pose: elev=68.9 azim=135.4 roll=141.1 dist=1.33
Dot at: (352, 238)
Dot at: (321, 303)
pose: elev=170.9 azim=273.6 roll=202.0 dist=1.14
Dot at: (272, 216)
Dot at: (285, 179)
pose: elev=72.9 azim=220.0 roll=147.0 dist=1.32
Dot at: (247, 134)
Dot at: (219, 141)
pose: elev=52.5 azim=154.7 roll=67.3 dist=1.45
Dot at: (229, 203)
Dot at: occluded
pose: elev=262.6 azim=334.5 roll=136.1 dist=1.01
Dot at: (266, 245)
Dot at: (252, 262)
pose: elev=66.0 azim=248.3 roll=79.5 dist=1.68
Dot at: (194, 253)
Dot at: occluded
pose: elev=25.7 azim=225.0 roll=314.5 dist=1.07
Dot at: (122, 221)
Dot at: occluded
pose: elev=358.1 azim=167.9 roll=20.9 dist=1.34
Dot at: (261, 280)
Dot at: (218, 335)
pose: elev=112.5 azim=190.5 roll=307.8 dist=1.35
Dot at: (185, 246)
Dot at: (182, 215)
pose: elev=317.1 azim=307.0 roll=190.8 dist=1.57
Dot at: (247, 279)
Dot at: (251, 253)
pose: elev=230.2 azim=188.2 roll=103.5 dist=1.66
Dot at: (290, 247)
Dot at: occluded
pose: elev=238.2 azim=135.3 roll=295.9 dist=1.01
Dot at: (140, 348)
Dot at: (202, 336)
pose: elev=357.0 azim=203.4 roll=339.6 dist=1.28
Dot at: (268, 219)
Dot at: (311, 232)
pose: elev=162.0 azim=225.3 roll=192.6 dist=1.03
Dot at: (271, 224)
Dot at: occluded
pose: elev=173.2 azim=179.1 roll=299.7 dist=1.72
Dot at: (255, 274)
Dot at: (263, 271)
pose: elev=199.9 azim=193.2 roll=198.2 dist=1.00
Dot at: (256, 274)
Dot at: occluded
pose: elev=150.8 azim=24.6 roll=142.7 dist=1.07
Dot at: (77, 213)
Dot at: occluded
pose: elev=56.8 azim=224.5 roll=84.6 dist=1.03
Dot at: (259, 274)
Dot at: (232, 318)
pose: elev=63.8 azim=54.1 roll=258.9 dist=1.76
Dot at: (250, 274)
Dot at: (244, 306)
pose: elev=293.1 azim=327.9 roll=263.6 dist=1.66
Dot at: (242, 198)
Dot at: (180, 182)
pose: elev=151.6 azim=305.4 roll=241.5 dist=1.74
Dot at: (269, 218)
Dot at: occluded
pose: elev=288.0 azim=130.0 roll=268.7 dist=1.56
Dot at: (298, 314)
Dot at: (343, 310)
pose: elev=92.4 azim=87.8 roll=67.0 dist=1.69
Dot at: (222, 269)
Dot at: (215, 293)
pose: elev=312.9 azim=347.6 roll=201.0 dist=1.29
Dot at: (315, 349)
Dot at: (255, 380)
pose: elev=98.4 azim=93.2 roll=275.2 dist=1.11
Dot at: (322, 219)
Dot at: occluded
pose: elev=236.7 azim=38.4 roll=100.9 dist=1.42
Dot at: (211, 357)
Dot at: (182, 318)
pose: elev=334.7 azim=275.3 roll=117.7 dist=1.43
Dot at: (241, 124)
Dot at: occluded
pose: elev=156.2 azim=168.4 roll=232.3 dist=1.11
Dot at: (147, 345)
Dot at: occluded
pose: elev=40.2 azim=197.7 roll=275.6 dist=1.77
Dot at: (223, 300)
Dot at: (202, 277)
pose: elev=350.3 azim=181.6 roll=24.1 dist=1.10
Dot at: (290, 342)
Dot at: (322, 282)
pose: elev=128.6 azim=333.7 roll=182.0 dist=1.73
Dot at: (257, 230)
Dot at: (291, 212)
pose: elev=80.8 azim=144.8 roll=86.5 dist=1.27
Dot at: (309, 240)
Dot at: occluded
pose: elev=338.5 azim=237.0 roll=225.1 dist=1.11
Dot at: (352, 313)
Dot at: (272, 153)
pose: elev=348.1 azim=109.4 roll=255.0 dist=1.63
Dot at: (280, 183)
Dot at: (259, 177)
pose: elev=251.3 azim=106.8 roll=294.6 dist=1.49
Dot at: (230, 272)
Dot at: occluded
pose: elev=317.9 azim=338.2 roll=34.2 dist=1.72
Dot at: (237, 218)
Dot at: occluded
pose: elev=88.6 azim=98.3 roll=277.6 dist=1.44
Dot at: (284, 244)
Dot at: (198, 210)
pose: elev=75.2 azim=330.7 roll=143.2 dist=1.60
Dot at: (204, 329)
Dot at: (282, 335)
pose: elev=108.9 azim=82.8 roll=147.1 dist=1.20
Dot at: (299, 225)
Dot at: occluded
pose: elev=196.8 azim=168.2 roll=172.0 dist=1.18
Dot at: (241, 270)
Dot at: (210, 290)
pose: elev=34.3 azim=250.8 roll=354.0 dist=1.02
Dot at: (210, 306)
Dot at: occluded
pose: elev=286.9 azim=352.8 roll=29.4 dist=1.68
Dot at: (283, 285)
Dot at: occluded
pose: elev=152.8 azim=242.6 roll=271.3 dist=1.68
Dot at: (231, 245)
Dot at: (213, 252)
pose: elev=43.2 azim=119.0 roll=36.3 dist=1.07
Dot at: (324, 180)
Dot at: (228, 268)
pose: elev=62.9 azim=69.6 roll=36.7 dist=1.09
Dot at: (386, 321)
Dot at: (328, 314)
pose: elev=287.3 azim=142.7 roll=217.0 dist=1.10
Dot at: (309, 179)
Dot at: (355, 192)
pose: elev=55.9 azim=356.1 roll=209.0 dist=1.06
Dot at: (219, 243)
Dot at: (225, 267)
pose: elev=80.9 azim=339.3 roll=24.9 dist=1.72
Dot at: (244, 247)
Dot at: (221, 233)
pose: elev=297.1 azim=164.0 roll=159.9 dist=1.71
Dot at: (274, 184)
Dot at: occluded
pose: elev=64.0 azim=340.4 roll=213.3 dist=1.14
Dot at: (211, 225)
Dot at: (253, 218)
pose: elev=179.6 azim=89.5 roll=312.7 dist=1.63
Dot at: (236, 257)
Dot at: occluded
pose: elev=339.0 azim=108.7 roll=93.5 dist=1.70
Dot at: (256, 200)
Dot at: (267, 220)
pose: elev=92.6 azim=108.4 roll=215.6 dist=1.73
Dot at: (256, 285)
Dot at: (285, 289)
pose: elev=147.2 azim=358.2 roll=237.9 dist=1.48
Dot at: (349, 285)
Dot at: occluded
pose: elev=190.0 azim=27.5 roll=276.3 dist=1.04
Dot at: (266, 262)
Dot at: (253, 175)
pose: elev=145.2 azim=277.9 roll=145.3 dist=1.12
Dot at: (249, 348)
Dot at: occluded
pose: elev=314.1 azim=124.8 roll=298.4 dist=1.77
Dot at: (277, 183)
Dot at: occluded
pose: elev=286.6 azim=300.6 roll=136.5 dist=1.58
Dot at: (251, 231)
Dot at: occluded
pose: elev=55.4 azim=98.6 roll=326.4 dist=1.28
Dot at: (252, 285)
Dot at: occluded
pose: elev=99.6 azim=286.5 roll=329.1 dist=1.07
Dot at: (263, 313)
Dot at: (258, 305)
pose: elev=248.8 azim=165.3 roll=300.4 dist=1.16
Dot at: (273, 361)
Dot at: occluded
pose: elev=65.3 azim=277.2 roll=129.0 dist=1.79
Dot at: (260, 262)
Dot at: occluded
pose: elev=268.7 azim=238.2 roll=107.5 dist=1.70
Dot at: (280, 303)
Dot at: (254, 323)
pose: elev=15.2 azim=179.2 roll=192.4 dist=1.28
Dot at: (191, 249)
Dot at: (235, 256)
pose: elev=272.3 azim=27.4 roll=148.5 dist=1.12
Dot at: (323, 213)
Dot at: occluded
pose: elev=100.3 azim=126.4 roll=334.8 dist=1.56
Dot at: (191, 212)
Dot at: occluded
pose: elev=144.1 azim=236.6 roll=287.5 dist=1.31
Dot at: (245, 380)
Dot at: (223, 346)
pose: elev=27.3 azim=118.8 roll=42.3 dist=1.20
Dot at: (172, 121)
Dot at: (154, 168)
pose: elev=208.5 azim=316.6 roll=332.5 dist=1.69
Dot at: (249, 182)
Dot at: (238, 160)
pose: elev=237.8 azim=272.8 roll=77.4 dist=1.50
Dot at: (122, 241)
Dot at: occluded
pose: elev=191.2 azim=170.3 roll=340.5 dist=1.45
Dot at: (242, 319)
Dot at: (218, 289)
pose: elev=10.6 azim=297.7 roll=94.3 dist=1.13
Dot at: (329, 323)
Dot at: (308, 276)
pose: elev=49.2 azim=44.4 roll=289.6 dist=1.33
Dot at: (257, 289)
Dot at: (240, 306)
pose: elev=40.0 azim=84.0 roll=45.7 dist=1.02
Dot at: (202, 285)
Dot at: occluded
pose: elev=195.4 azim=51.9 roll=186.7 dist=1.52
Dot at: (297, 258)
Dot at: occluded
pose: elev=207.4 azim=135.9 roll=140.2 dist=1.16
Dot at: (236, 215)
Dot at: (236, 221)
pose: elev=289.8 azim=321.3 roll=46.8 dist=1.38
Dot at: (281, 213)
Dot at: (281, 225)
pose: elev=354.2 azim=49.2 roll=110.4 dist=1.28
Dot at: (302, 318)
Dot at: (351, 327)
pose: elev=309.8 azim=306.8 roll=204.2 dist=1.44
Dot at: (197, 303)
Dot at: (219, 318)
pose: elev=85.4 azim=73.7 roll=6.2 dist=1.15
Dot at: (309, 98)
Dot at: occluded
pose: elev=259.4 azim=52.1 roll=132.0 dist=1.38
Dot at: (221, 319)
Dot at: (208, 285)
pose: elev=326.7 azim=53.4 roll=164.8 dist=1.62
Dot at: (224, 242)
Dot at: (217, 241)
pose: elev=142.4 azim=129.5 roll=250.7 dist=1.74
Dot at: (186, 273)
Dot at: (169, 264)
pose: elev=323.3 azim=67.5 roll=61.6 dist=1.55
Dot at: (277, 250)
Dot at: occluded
☆ ☆ ☆ ☆ ☆ ☆ ☆
Task prompt –
Copy the stretch of records from the line containing "pose: elev=230.2 azim=188.2" through the line containing "Dot at: (180, 182)", renaming every "dist" as "distance" and leaving all else unchanged.

Completed task –
pose: elev=230.2 azim=188.2 roll=103.5 distance=1.66
Dot at: (290, 247)
Dot at: occluded
pose: elev=238.2 azim=135.3 roll=295.9 distance=1.01
Dot at: (140, 348)
Dot at: (202, 336)
pose: elev=357.0 azim=203.4 roll=339.6 distance=1.28
Dot at: (268, 219)
Dot at: (311, 232)
pose: elev=162.0 azim=225.3 roll=192.6 distance=1.03
Dot at: (271, 224)
Dot at: occluded
pose: elev=173.2 azim=179.1 roll=299.7 distance=1.72
Dot at: (255, 274)
Dot at: (263, 271)
pose: elev=199.9 azim=193.2 roll=198.2 distance=1.00
Dot at: (256, 274)
Dot at: occluded
pose: elev=150.8 azim=24.6 roll=142.7 distance=1.07
Dot at: (77, 213)
Dot at: occluded
pose: elev=56.8 azim=224.5 roll=84.6 distance=1.03
Dot at: (259, 274)
Dot at: (232, 318)
pose: elev=63.8 azim=54.1 roll=258.9 distance=1.76
Dot at: (250, 274)
Dot at: (244, 306)
pose: elev=293.1 azim=327.9 roll=263.6 distance=1.66
Dot at: (242, 198)
Dot at: (180, 182)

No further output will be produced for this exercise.